> **DATA**
— begin —
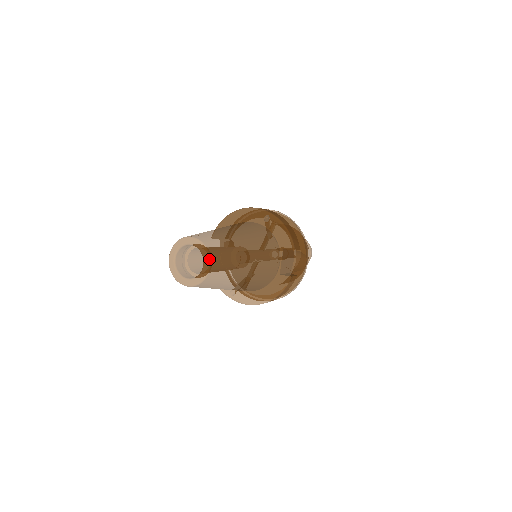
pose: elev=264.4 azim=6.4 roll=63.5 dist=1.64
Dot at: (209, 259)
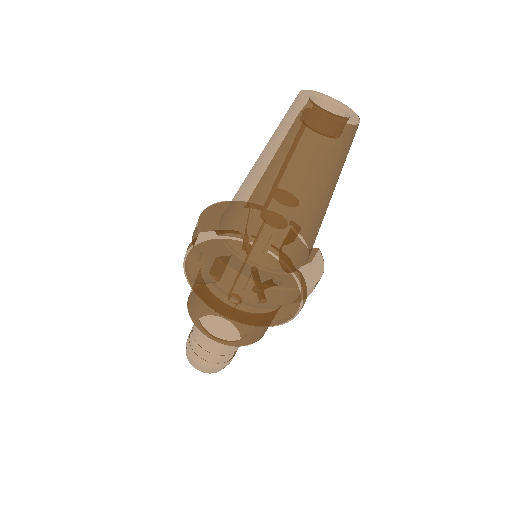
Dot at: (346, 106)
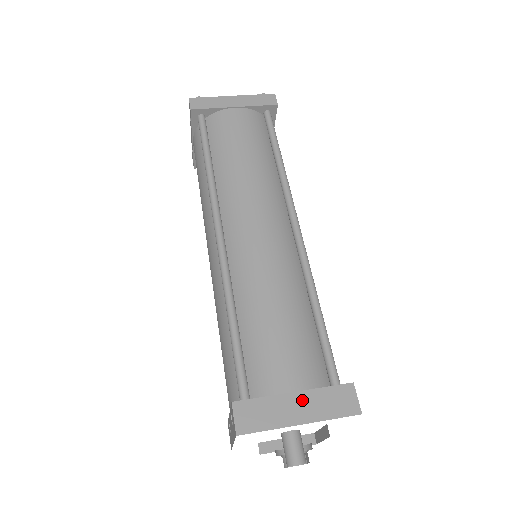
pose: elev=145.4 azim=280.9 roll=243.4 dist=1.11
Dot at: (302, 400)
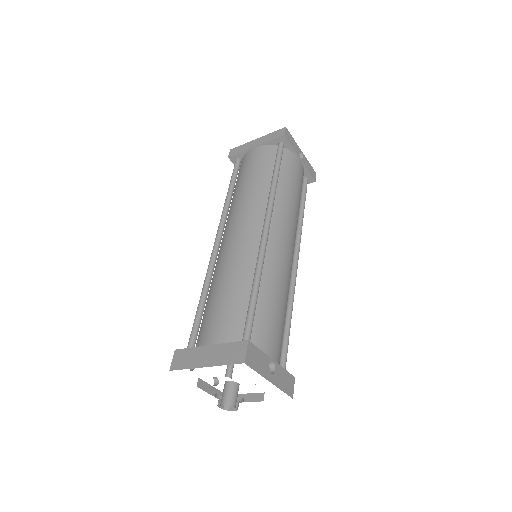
— end —
> **TASK DESCRIPTION**
Rewrite the lines from the one that contains "pose: elev=145.4 azim=280.9" through the end of the records, replacing "Dot" with "Marker" and leaving everything else the same. Do not include the pictures in your answer.

> **EXPECTED ANSWER**
pose: elev=145.4 azim=280.9 roll=243.4 dist=1.11
Marker at: (302, 400)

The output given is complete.